Приветливо смотрели голубые небеса на чистую поверхность планеты.
К слову сказать, европейская техника вплоть до самого последнего мгновения с блеском демонстрировала свои возможности. Несколько недель подряд Европа упорно и умело сдерживала медленно поднимающиеся воды. Сперва с помощью колоссальных дамб, которые днем и ночью возводили миллионы пленных; затем с помощью искусственных возвышений, которые вырастали с поразительной быстротой и поначалу имели форму громадных террас, но потом все чаще заканчивались высоченными башнями. Благодаря этим башням люди с поразительным упорством героически сражались до последнего дня. Европа и мир уже скрылись под водой и захлебнулись в пучине, а с последних металлических башен лучи прожекторов все так же ярко и уверенно освещали влажные сумерки погибающей Земли, и со свистом, описывая красивые траектории, проносились в ту и другую сторону выпущенные из орудий мины. За два дня до конца руководители центральных государств решили с помощью световых сигналов предложить неприятелю мир. Однако неприятель потребовал немедленного уничтожения всех оставшихся укрепленных башен, а на это не могли согласиться даже самые решительные сторонники мира. Героическая стрельба продолжалась до последнего часа.

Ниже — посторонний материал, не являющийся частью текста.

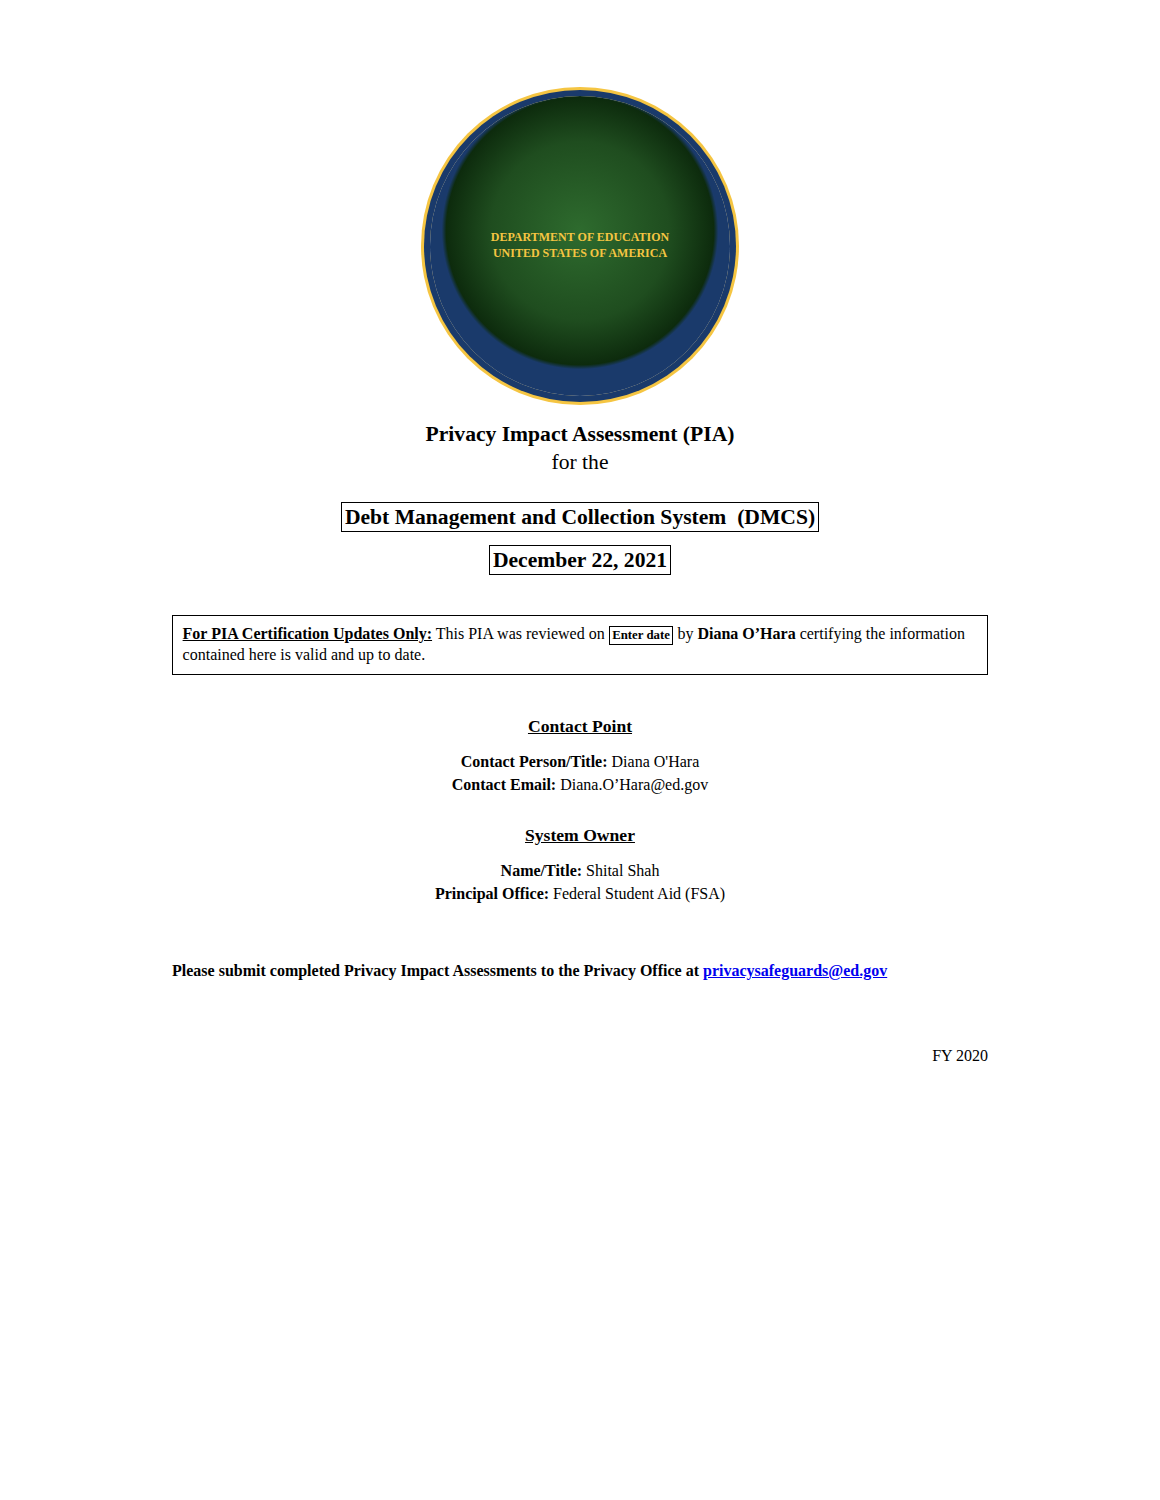DEPARTMENT OF EDUCATION
UNITED STATES OF AMERICA
Privacy Impact Assessment (PIA)
for the
Debt Management and Collection System (DMCS)
December 22, 2021
For PIA Certification Updates Only: This PIA was reviewed on Enter date by Diana O’Hara certifying the information contained here is valid and up to date.
Contact Point
Contact Person/Title: Diana O'Hara
Contact Email: Diana.O’Hara@ed.gov
System Owner
Name/Title: Shital Shah
Principal Office: Federal Student Aid (FSA)
Please submit completed Privacy Impact Assessments to the Privacy Office at privacysafeguards@ed.gov
FY 2020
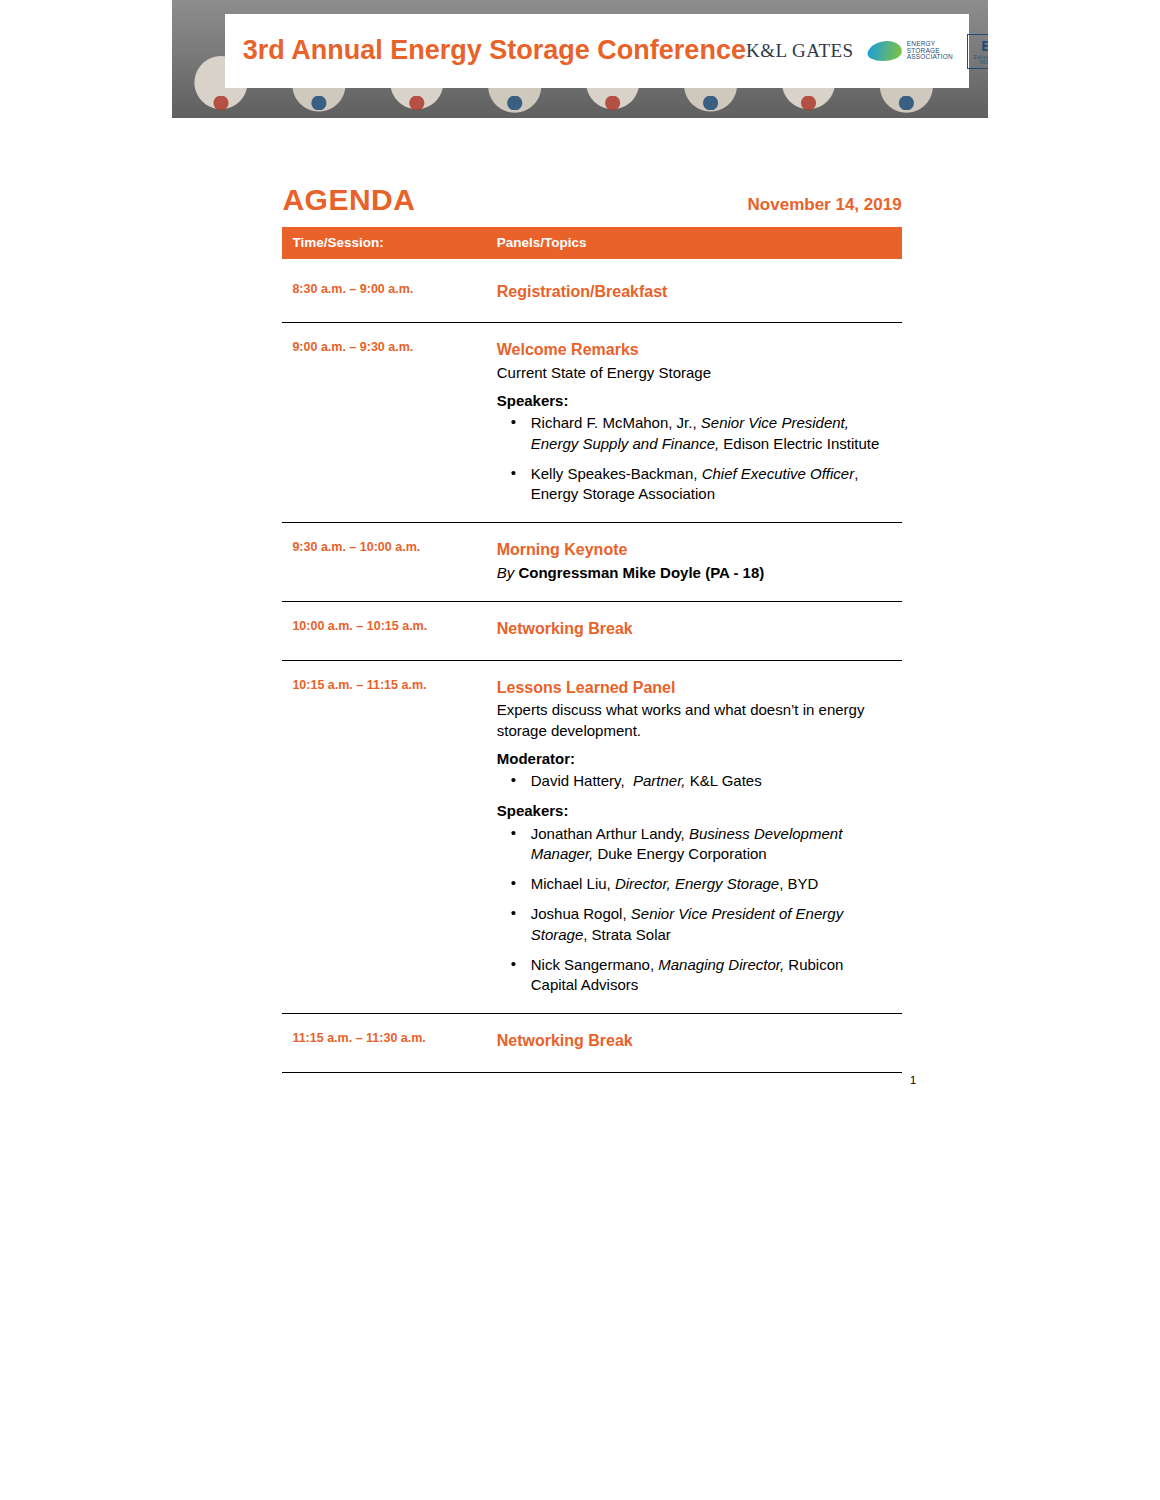3rd Annual Energy Storage Conference
K&L GATES
Energy
Storage
Association
EEI Edison Electric
INSTITUTE
AGENDA
November 14, 2019
| Time/Session: | Panels/Topics |
| --- | --- |
| 8:30 a.m. – 9:00 a.m. | Registration/Breakfast |
| 9:00 a.m. – 9:30 a.m. | Welcome Remarks Current State of Energy Storage Speakers: Richard F. McMahon, Jr., Senior Vice President, Energy Supply and Finance, Edison Electric Institute Kelly Speakes-Backman, Chief Executive Officer , Energy Storage Association |
| 9:30 a.m. – 10:00 a.m. | Morning Keynote By Congressman Mike Doyle (PA - 18) |
| 10:00 a.m. – 10:15 a.m. | Networking Break |
| 10:15 a.m. – 11:15 a.m. | Lessons Learned Panel Experts discuss what works and what doesn’t in energy storage development. Moderator: David Hattery, Partner, K&L Gates Speakers: Jonathan Arthur Landy, Business Development Manager, Duke Energy Corporation Michael Liu, Director, Energy Storage , BYD Joshua Rogol, Senior Vice President of Energy Storage , Strata Solar Nick Sangermano, Managing Director, Rubicon Capital Advisors |
| 11:15 a.m. – 11:30 a.m. | Networking Break |
1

Но вот весь мир скрылся под водой. Единственный оставшийся в живых европеец плыл на спасательном поясе по волнам и остаток сил тратил на то, чтобы записать события последних дней: будущие поколения должны знать, что именно его родина на несколько часов пережила гибель своих врагов и тем самым навечно обеспечила себе пальму первенства.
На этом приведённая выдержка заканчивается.